In truth there’s always so much to say and so little that truly gets across. There’s so much hypocrisy in the words told by your closest friend and there’s the uprooting of trees that have been planted years ago when the youth is just youth. The flowers will not bloom under skies full of clouds and sleet for that is what your heart is full of. Where is the nutrition that once made me feel alive and that fed me until I was fulfilled?
You scamper around and frolic around while I’m away, but no more. This situation has sufficed in causing the blooms in my heart to forever close and wither. The butterflies once in my stomach have broken wings and no longer fly. I do not need the tremors that come with a friendship that is as empty as yours. In retrospect your introspection has always been some sort of demise of divine intervention and I can no longer uphold the laws of your land, which is beaten and battered down to deserts where no flowers seem to grow.
They say desert flowers are the most rare, but most beautiful of all. All that I feel is a heavy weight on my shoulders where flowers used to provide a fragrance.
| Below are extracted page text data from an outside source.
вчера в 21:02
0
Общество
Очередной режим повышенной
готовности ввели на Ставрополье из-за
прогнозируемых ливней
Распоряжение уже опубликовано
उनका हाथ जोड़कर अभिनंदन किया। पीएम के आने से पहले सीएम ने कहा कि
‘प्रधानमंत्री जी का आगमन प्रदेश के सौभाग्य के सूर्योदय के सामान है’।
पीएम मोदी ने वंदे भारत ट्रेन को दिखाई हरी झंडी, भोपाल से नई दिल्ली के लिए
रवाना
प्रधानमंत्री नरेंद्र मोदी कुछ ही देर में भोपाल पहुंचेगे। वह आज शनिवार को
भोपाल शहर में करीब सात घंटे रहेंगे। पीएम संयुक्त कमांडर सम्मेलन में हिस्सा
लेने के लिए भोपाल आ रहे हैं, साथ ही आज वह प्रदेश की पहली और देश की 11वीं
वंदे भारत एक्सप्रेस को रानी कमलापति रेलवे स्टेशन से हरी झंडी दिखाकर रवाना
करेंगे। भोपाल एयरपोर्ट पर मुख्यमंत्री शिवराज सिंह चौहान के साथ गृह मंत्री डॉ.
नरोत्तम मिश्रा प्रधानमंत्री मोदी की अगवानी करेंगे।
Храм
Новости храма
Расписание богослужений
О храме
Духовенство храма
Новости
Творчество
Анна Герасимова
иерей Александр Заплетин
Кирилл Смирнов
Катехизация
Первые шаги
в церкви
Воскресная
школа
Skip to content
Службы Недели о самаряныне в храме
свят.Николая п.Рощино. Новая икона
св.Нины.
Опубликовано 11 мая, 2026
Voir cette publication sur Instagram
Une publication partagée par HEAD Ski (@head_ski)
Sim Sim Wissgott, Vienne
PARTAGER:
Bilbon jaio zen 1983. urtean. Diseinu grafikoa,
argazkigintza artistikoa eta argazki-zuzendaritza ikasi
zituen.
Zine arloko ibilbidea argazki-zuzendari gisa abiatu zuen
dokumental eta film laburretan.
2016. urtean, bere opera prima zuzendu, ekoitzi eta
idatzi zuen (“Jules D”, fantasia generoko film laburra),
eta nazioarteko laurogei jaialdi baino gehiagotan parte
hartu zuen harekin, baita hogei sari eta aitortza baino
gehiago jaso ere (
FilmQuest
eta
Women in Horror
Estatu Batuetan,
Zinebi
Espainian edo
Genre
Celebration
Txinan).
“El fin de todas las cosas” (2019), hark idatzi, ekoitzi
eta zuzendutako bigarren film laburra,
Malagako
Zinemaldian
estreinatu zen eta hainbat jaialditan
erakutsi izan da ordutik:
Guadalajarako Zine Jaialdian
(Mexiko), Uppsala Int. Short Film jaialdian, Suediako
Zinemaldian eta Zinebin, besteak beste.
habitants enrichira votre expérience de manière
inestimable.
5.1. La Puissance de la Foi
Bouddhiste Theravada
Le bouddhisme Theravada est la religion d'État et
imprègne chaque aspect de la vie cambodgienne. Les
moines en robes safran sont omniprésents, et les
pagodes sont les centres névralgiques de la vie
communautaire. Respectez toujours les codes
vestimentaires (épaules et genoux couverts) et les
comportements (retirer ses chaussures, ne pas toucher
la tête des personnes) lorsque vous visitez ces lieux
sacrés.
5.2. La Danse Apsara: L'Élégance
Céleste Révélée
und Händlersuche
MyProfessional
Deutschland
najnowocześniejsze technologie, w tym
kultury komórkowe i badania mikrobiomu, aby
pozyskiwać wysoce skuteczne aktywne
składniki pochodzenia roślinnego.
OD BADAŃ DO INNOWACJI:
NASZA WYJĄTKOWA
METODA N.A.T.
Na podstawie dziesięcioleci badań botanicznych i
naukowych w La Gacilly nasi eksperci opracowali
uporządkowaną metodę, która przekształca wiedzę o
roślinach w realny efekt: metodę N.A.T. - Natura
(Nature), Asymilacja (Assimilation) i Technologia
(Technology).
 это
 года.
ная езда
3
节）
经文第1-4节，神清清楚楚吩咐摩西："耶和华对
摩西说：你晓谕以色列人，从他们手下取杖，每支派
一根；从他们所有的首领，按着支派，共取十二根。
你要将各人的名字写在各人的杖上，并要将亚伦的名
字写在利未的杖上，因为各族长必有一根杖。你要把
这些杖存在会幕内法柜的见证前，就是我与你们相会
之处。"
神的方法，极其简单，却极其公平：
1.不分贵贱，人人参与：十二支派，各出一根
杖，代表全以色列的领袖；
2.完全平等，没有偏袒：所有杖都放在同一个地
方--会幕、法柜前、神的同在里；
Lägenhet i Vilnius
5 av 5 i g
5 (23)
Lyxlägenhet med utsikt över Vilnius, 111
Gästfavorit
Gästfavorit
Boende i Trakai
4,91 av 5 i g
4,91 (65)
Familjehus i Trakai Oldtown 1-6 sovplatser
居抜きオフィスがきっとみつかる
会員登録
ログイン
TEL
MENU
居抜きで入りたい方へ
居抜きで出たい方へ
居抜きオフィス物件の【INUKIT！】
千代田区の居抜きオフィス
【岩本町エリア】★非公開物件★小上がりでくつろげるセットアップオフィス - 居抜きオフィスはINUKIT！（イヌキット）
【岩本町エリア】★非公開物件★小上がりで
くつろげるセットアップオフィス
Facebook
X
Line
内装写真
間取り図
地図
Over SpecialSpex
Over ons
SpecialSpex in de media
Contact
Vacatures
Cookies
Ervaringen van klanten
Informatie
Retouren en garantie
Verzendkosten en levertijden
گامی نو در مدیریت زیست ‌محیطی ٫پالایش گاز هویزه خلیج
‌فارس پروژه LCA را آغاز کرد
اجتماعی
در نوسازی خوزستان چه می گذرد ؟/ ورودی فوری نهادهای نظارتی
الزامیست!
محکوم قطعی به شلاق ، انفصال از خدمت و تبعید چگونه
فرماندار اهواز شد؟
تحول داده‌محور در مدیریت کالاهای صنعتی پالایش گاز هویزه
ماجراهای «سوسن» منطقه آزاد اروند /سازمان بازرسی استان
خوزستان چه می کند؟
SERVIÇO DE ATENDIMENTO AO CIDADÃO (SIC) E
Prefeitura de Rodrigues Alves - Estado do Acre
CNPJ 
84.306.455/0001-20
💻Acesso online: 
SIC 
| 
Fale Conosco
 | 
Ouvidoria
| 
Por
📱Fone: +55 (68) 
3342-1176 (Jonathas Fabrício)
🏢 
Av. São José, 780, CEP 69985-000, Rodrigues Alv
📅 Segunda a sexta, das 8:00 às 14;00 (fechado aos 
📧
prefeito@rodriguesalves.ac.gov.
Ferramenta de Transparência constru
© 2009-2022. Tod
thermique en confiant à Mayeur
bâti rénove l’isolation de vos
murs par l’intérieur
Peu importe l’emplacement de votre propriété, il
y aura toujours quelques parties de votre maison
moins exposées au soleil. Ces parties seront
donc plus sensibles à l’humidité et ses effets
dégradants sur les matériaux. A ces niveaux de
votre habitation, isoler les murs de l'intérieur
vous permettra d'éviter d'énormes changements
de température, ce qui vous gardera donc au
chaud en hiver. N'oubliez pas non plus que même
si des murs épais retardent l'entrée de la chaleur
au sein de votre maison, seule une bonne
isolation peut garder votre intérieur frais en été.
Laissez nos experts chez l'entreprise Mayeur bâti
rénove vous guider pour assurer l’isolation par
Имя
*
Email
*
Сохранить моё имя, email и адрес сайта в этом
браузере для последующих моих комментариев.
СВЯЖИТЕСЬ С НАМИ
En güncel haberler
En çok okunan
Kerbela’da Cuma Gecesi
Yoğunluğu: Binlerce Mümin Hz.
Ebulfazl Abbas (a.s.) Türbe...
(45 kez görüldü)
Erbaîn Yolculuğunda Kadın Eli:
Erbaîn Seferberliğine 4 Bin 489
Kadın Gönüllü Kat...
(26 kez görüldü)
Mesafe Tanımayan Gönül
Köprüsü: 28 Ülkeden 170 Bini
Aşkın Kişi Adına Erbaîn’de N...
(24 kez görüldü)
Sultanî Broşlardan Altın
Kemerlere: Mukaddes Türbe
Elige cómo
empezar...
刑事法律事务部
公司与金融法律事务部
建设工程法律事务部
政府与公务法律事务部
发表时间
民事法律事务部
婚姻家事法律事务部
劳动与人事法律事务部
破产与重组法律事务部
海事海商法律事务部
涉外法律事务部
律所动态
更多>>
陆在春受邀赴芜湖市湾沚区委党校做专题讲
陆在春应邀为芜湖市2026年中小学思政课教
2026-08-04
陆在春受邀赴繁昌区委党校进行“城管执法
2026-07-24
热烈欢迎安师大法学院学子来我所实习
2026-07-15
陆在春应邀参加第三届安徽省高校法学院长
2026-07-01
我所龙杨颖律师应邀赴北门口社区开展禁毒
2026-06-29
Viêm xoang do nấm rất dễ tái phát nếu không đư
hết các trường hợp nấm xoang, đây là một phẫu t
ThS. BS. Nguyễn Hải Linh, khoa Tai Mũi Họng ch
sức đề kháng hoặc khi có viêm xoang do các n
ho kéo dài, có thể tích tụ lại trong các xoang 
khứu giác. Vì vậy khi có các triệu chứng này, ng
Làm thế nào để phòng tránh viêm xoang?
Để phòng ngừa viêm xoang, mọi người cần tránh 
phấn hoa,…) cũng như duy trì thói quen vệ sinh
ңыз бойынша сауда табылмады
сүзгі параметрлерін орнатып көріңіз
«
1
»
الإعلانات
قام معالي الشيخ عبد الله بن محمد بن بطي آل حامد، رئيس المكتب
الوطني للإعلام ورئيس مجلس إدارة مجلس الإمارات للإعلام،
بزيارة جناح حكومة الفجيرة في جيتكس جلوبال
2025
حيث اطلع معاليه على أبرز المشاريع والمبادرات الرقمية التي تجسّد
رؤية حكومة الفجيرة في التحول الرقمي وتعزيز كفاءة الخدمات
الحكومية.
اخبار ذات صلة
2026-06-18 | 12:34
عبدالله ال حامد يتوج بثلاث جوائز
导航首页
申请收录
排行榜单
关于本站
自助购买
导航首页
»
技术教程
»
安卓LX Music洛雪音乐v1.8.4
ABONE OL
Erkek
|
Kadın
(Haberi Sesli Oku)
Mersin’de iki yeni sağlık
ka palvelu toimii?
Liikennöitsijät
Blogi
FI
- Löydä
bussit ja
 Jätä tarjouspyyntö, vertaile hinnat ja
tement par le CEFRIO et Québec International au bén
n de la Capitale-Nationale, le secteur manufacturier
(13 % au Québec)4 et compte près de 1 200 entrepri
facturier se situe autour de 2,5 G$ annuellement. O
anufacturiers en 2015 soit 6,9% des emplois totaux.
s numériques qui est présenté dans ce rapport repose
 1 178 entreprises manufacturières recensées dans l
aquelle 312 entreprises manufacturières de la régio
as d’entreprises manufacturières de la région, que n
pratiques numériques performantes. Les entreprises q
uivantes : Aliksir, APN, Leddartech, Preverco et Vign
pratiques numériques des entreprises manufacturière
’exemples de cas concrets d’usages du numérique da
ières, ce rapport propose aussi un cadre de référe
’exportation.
I’m done with your mocking tones of fake love and empty fountains. For you my heart has closed its doors, so find a window to jump through.
The hilarity of the situation is that I should know better. A turning wheel can only turn two ways, but it never breaks the cycle. My heartbeats will no longer be rockets that reach into the sky with a fury so uncontainable that I cause myself harm. Never again will you be the person for me. Selfishness and cowardice are not what I am in search of. I simply seek what every human should receive.